REQUIRED WORK: Reproduce the rows below without any change, from the first line through the line containing "The rejuvenating sealer", with both of those lines included.

[Transcribed page contents]
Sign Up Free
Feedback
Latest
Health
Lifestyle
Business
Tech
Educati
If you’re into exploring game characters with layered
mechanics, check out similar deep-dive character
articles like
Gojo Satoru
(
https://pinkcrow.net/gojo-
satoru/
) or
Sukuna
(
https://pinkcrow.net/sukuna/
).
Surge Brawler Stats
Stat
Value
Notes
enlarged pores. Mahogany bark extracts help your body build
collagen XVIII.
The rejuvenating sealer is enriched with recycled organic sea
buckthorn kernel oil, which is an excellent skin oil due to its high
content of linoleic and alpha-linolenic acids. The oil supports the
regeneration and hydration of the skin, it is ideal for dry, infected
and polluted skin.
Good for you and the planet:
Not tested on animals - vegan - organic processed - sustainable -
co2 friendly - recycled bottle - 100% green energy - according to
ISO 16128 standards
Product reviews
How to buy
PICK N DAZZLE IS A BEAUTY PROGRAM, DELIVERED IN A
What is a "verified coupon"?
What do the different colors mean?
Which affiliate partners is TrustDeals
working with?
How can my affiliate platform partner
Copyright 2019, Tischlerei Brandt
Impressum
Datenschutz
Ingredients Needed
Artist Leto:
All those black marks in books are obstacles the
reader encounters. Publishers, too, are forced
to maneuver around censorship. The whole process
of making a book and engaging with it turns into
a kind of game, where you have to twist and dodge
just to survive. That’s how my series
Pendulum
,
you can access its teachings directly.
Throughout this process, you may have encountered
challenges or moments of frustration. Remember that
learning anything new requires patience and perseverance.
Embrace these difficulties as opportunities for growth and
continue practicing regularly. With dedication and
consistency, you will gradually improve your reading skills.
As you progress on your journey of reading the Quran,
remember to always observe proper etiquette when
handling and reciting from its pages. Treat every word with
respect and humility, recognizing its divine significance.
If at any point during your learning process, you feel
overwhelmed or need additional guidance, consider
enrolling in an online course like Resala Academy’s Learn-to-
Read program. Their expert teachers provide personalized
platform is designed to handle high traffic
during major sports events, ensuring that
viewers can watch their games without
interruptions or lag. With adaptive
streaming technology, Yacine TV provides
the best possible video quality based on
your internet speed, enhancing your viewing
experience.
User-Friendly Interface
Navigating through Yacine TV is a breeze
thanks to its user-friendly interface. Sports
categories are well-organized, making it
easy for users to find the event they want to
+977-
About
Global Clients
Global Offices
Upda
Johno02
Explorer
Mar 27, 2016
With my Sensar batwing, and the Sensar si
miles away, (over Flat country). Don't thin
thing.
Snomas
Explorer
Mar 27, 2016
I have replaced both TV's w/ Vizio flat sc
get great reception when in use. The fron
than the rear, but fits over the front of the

RESULT OF THIS TASK:
Sign Up Free
Feedback
Latest
Health
Lifestyle
Business
Tech
Educati
If you’re into exploring game characters with layered
mechanics, check out similar deep-dive character
articles like
Gojo Satoru
(
https://pinkcrow.net/gojo-
satoru/
) or
Sukuna
(
https://pinkcrow.net/sukuna/
).
Surge Brawler Stats
Stat
Value
Notes
enlarged pores. Mahogany bark extracts help your body build
collagen XVIII.
The rejuvenating sealer is enriched with recycled organic sea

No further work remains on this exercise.